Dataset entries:
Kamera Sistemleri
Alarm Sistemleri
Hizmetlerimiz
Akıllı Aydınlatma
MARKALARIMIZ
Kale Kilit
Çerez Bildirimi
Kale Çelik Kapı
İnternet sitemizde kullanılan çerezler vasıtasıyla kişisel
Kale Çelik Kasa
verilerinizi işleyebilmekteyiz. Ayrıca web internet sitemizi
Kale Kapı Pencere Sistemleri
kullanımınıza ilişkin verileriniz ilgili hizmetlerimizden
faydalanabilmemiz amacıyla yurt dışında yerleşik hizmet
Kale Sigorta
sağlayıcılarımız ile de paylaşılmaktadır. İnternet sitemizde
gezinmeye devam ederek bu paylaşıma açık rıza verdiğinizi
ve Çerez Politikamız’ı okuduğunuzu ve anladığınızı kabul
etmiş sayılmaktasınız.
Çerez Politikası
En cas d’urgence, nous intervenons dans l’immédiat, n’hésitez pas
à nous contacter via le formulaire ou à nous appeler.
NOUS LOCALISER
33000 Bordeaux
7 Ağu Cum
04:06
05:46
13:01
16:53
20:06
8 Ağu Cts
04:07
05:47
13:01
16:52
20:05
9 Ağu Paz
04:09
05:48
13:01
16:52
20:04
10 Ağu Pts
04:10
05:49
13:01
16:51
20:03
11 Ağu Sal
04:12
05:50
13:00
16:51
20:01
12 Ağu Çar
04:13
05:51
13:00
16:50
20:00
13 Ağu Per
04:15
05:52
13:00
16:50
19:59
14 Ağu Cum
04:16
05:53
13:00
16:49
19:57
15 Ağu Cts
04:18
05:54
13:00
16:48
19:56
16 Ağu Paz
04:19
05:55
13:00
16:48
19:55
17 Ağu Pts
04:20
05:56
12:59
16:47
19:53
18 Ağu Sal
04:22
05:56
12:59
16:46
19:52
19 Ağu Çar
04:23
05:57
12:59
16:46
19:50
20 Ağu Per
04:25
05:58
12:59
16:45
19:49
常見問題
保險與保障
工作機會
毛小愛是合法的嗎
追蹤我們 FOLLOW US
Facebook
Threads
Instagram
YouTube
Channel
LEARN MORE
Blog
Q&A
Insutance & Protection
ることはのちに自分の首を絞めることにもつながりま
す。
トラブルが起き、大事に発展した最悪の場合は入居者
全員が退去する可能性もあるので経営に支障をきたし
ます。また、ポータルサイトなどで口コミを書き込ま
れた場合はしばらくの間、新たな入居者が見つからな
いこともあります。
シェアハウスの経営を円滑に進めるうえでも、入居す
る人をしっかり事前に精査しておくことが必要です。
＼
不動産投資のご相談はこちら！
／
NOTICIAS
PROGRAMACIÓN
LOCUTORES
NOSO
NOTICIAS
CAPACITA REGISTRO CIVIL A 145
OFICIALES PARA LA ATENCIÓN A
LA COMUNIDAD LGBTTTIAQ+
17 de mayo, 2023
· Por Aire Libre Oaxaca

> _WHAT YOU HAVE TO DO_
Update the data from its first line through the line containing "Kale Sigorta" by changing "Alarm Sistemleri" to "Güvenlik Sistemleri", and reproduce those lines with everything else left unchanged.

> _EXERCISE RESPONSE_
Kamera Sistemleri
Güvenlik Sistemleri
Hizmetlerimiz
Akıllı Aydınlatma
MARKALARIMIZ
Kale Kilit
Çerez Bildirimi
Kale Çelik Kapı
İnternet sitemizde kullanılan çerezler vasıtasıyla kişisel
Kale Çelik Kasa
verilerinizi işleyebilmekteyiz. Ayrıca web internet sitemizi
Kale Kapı Pencere Sistemleri
kullanımınıza ilişkin verileriniz ilgili hizmetlerimizden
faydalanabilmemiz amacıyla yurt dışında yerleşik hizmet
Kale Sigorta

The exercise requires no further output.